Finding the link: More Ewing sarcoma research is needed, Not enough is being done to figure out what is causing the rare cancer’s high incidence rate in southwestern Pa. by The Editorial Board, Sept 20, 2019, Pittsburgh Post-Gazette
An alarming and disproportionate number of Ewing sarcoma cases have been reported in our corner of the world.
A cancer of the bone and soft tissue, Ewing sarcoma is extremely rare, with approximately 250 cases reported each year in the U.S. But Washington and Westmoreland counties have experienced a concerning number of diagnoses over the past decade.
Not enough is being done to figure out why.

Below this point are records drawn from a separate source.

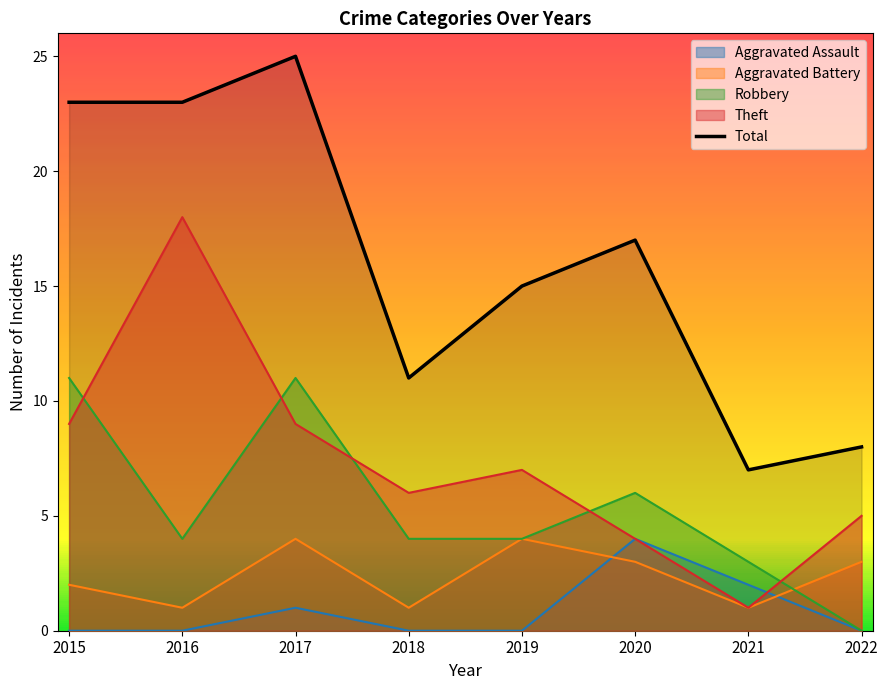

What is the minimum value shown in the chart?

0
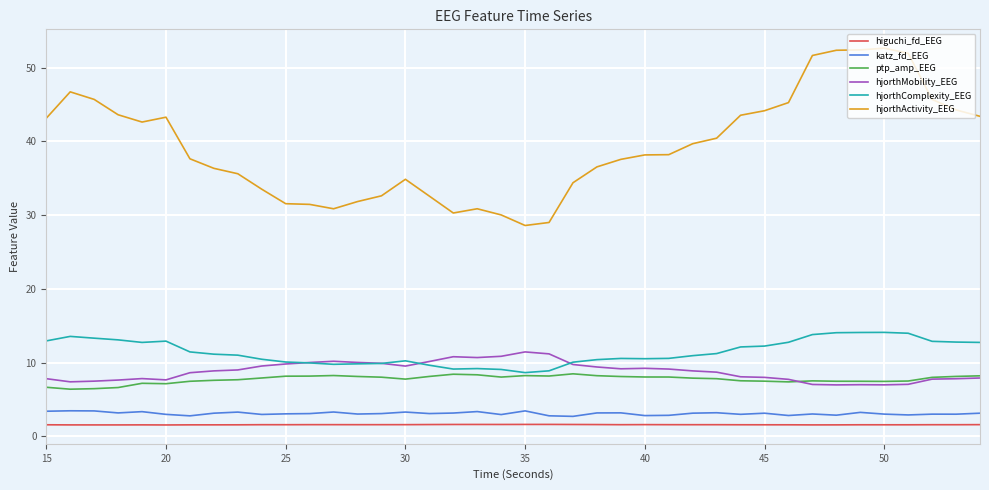

Which series has the largest total across all categories?

hjorthActivity_EEG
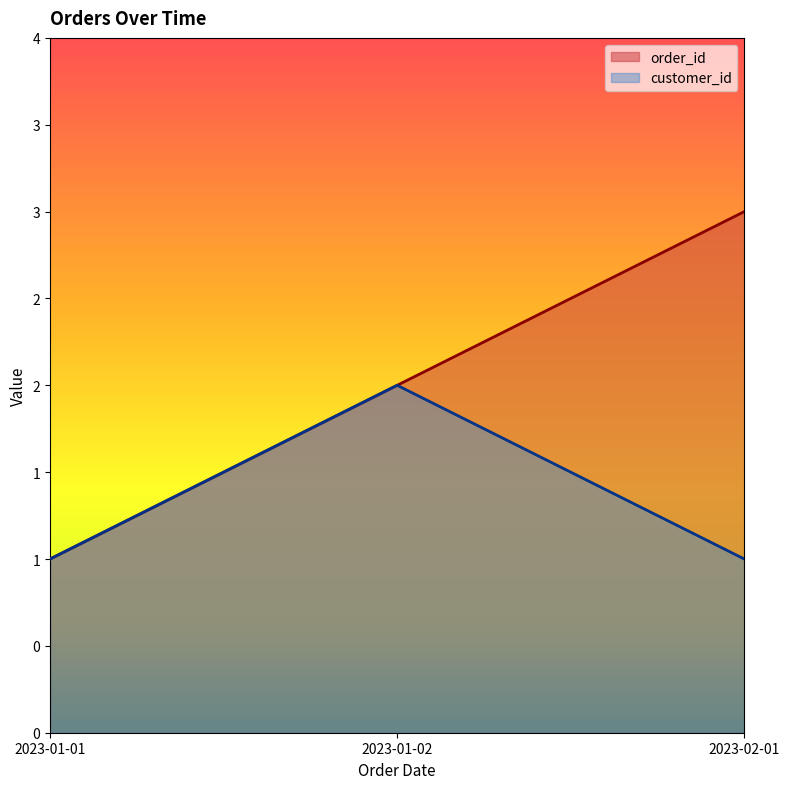

How many values in the order_id series are below 2?

1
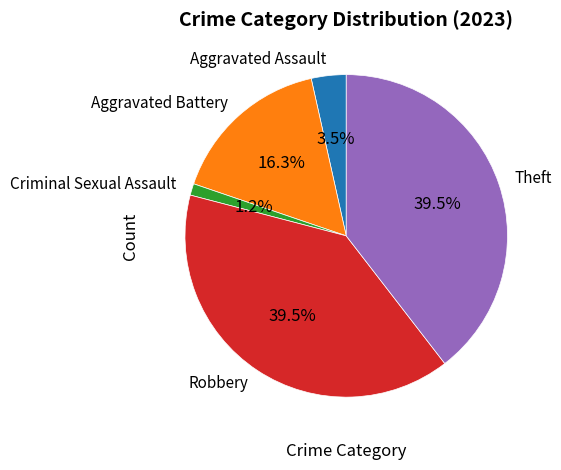

How many slices are in this pie chart?

5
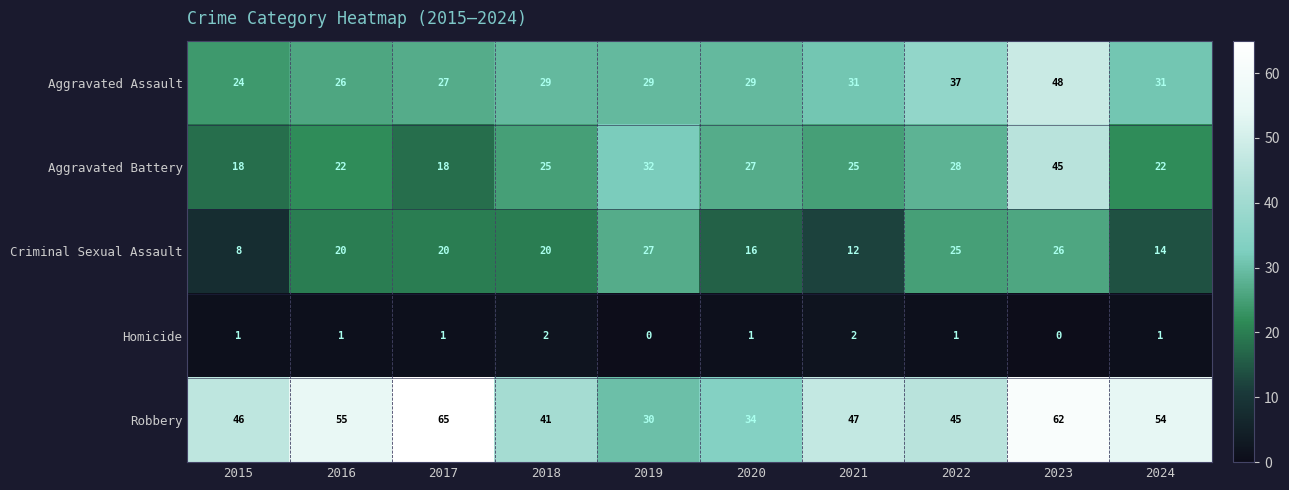

The value of Robbery at 2017 is 39. True or false?

False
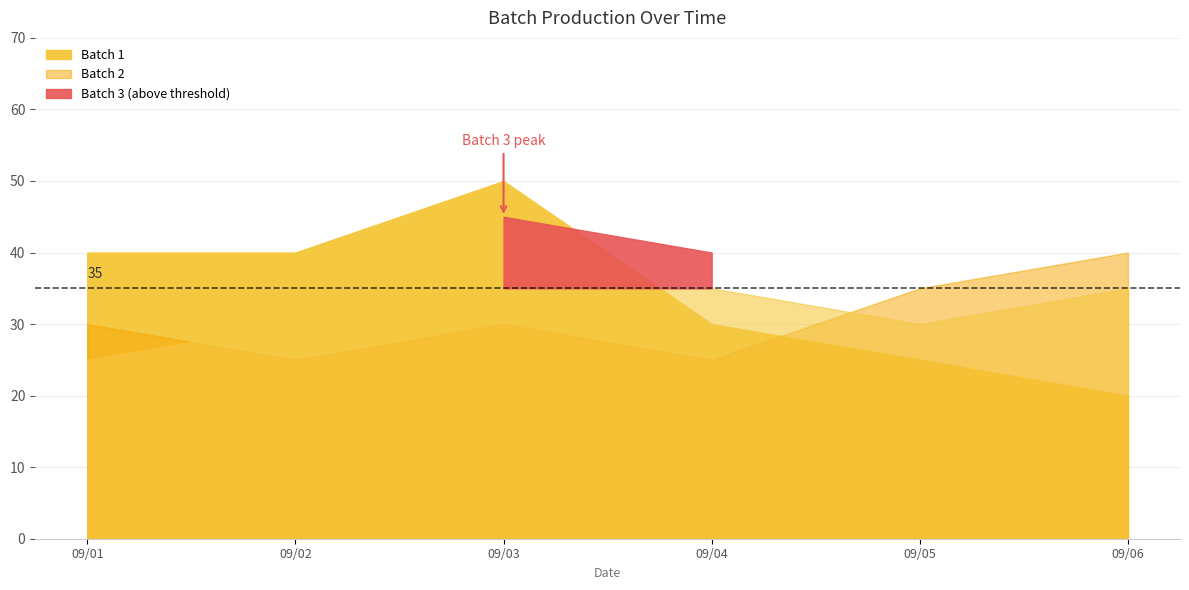

Which series has the largest total across all categories?

Batch 1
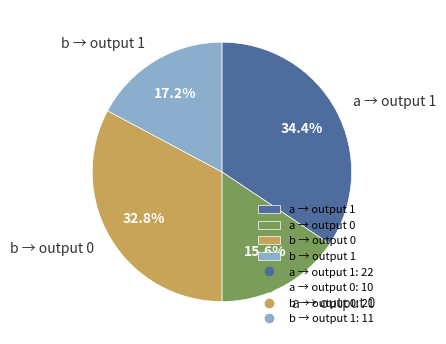

Is there any slice that represents more than half of the pie?

No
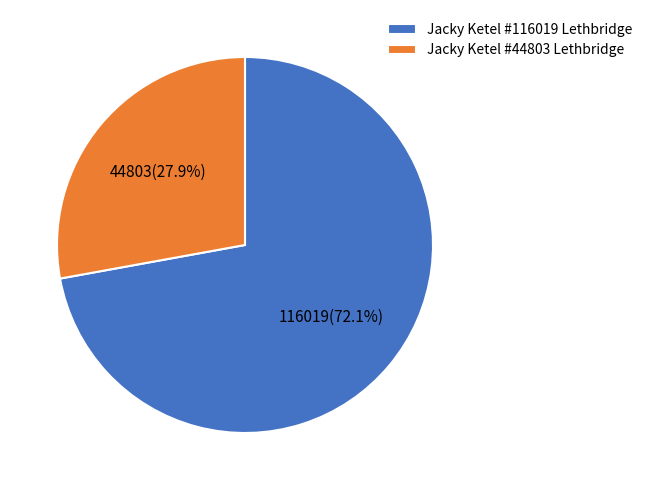

Is it true that Jacky Ketel #44803 Lethbridge is 28% of the pie?

True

As the Pittsburgh Post-Gazette’s David Templeton and Don Hopey have reported, at least six cases of Ewing sarcoma have been diagnosed in the Canon-McMillan School District in Washington County since 2008, while another 12 cases of the disease have been diagnosed in Westmoreland County since 2011.

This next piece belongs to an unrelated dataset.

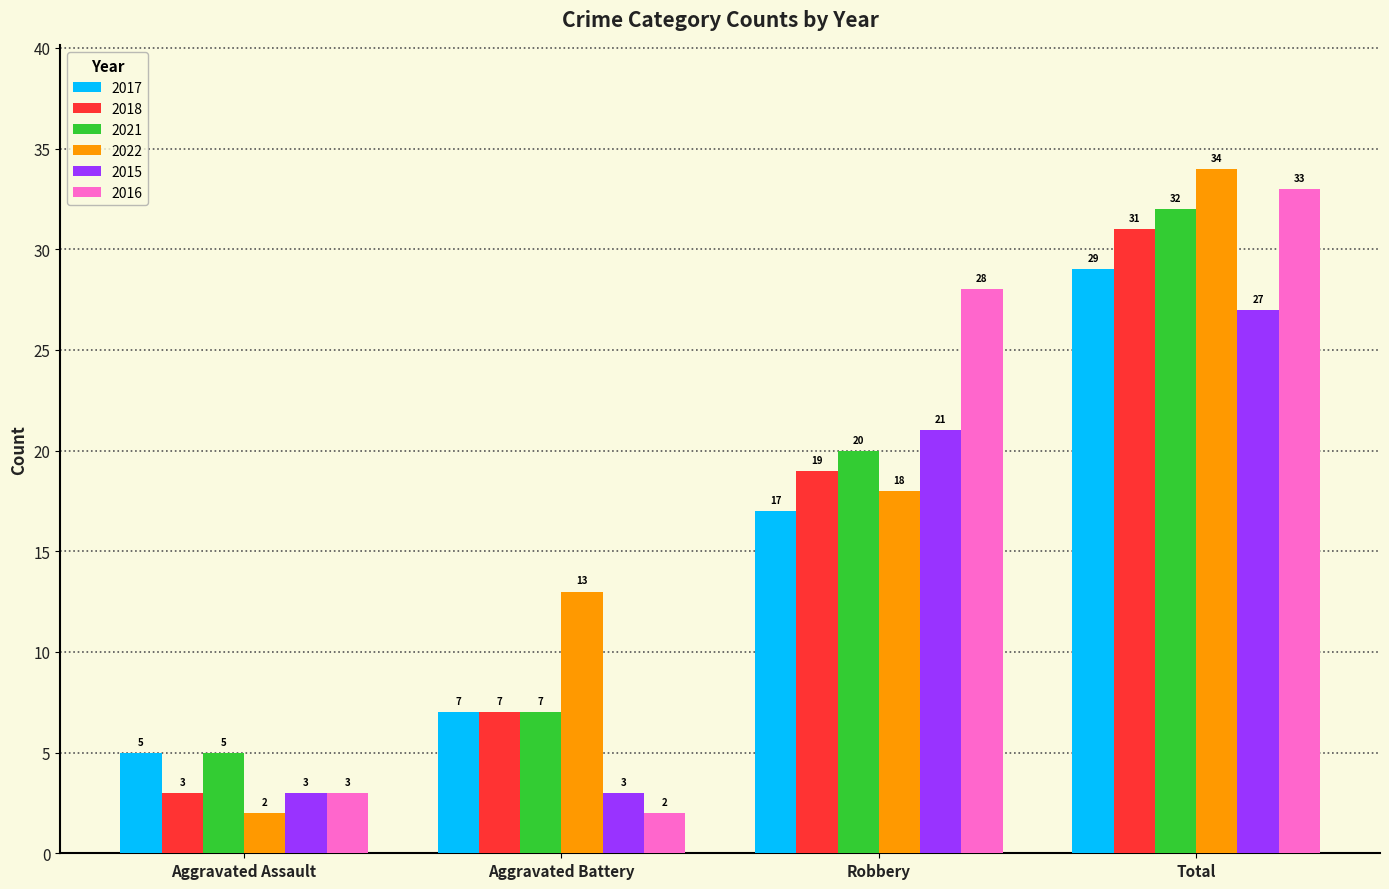

What position from the right is Robbery?

2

Canon-McMillan also has 10 preschoolers and students who’ve been diagnosed with other types of rare cancer. One student died in February from astrocytoma, a form of brain cancer that is diagnosed only about 1,200 times annually.

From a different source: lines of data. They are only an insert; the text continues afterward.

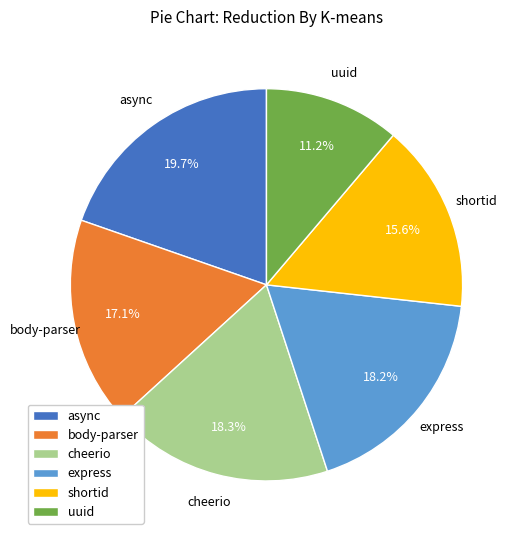

Count the number of slices in the pie.

6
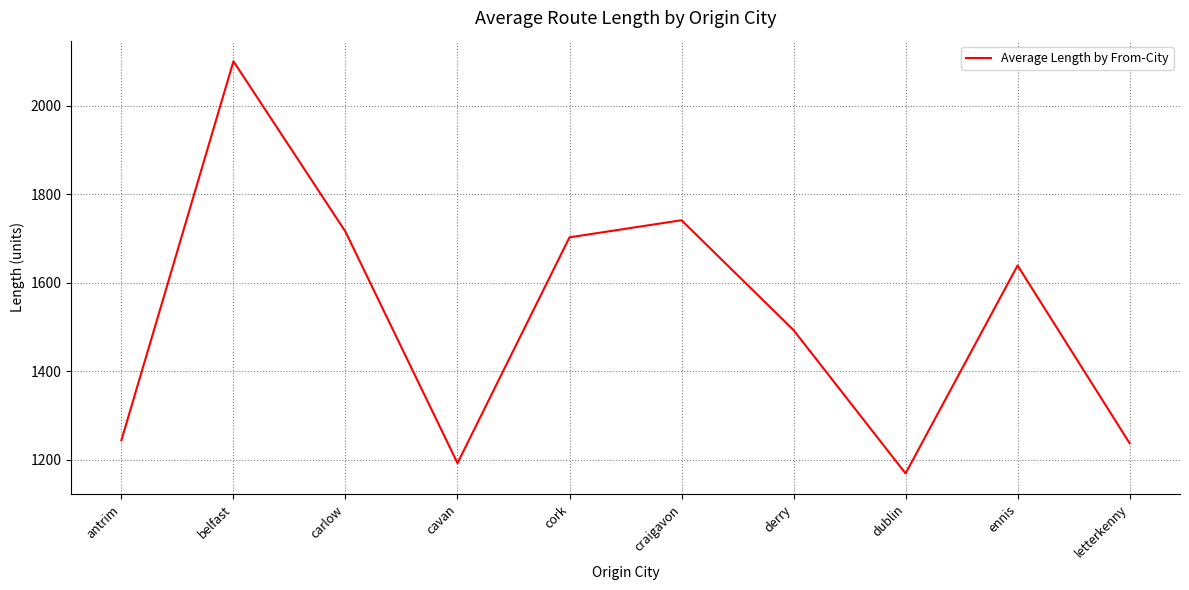

True or false: the data has more than 1 interior local peaks.

True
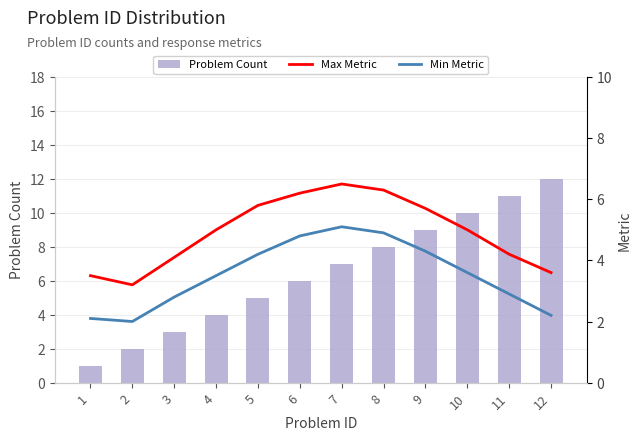

At which label is Max Metric closest to 4?

3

The Pennsylvania Department of Health announced earlier this year that the concentration of Ewing sarcoma cases in these two counties did not meet the definition of a “cluster,” which requires a known link to an environmental cause. The cluster designation would have required further investigation from the U.S. Centers for Disease Control and Prevention.
No one knows what causes Ewing sarcoma. Because the cases in southwestern Pennsylvania have occurred in heavily fracked areas, some believe there is a relationship between Ewing sarcoma and natural gas production. Advocates for shale gas development, including the Marcellus Shale Coalition, have argued otherwise, noting there are no known scientific links between the disease and fracking.
Not enough is being done to account for the abnormal incident rate of Ewing sarcoma in this region. Even recent efforts to better understand the disease avoid this question. It was announced Tuesday that UPMC would be the beneficiary of a $100,000 state grant, secured by Reps. Jason Ortitay, R-South Fayette, and Tim O’Neal, R-South Strabane, to conduct genetic research on patients with Ewing sarcoma, but the study won’t examine potential causes of the cancer’s high-incidence rate in this area.
The residents of Washington and Westmoreland counties deserve an answer as to why their neighbors are being struck down by rare cancer at such a disproportionate rate. They have expressed their frustration. One hundred organizations and 800 people asked Gov. Tom Wolf in June to order the state health department to conduct an investigation of Ewing sarcoma’s cause. Mr. Wolf should revisit their request.
Meanwhile, the state House is expected to vote on a resolution urging Congress to direct the National Institutes of Health to conduct a comprehensive study on the causes of Ewing sarcoma. The gesture would be meaningful, but NIH shouldn’t need a symbolic resolution from the Pennsylvania House to muster the will for this critical probe.
Through all this inaction, those who have been diagnosed with Ewing sarcoma continue to suffer while other county residents live in fear they are residing in proximity to carcinogenic conditions. State and federal officials owe our region some answers.